• DIRECTIONS FOR THIS TASK
Where a line in the material below has the string "Углеводы", please report it.

• MATERIAL FOR THE TASK
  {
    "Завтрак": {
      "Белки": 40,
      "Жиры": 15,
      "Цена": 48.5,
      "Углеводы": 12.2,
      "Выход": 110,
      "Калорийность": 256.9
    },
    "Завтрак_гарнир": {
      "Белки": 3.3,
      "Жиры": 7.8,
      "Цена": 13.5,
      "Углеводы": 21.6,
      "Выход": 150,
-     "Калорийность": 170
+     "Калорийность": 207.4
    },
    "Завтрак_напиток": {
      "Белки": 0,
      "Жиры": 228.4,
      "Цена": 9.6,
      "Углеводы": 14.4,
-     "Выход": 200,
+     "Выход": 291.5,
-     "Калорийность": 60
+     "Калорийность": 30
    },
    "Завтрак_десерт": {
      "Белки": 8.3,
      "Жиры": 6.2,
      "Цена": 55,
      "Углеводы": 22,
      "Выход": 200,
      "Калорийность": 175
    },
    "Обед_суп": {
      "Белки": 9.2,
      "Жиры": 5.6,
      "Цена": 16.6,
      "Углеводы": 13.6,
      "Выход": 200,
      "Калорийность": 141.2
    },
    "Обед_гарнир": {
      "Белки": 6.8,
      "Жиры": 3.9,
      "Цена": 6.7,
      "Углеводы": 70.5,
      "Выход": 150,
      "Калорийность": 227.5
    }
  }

• ANSWER SPACE
      "Углеводы": 12.2,
      "Углеводы": 21.6,
      "Углеводы": 14.4,
      "Углеводы": 22,
      "Углеводы": 13.6,
      "Углеводы": 70.5,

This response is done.